I went to the hall door and opened it for Leander Crystal. He was waiting for me, sitting on the stairs to the second floor. He smiled self-consciously and got up. It was the first time he had smiled at me. I liked it; it was human.
We went back into the living room where Eloise still sat. From his pocket he pulled a small piece of paper with blue lines on it.
“I said I’d give you this,” he said, and the voice was noticeably tired.
I put it in my pocket without reading the numbers. I didn’t want to look crass.
“If there are any more questions I can answer for you, things you feel you must know—”
He was interrupted as the door across the living room flew open and Fleur Crystal appeared. The door through which she had disappeared in fear the last time I’d seen her.
No fear now. She balanced herself carefully, holding onto the door frame with one hand and surrounding a little glass with the other. The glass’s contents might have been iced tea, but I didn’t see any lemon.

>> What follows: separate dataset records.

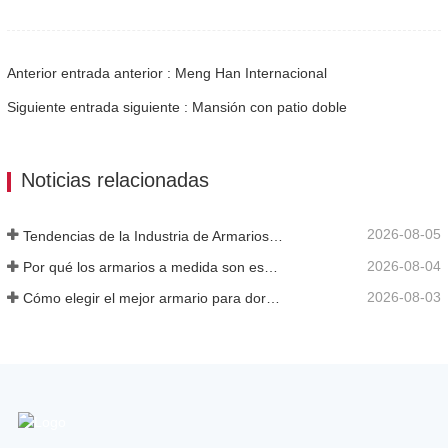
Anterior entrada anterior : Meng Han Internacional
Siguiente entrada siguiente : Mansión con patio doble
Noticias relacionadas
2026-08-05
Tendencias de la Industria de Armarios y Cocinas Personalizados 2026
2026-08-04
Por qué los armarios a medida son esenciales para proyectos inmobiliarios de alta gama
2026-08-03
Cómo elegir el mejor armario para dormitorios modernos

“So there your are,” she screamed. “You mother-fucking bastard!” She laughed. “Did he tell you? Did he tell you?”
Crystal went to her and tried to lead her back to wherever she had come from. She was not docile, but with his hands on her she did not quite resist.
“Please,” she whined, “let me tell him!” Crystal shot a look at me and I recognized my cue. I headed for the living-room door and beyond it, the front door. I mastered the intricacies, but not before hearing another piercing screech. I left with the words “artificial insemination” ringing in my ears.
I was still glad Crystal had smiled at me. I understand him better now, and I knew he was tired, very tired.
So was I. I went home.
But I couldn’t stay inside. It was a decent day. I carefully took my jacket off and without looking in the pocket put it at the very back of my closet. I took out some sneakers and spent the afternoon shooting baskets in Brookside Park. Later I concentrated very hard on not thinking about Crystals. I succeeded pretty well until about 2 a.m. One of those thinking nights, not a sleeping night. Everything I had suppressed came back at once, deep dark ramblings. They were fierce. They gave me an ache in my stomach, which, though not hunger, I tried to quieten with milk. I didn’t have enough in. It took me quite a while to find an all-night grocery. Then I drank too much.
When I got back I threw up. Then I slept like a baby. Till one in the afternoon. Why not? I was rich. Wasn’t I?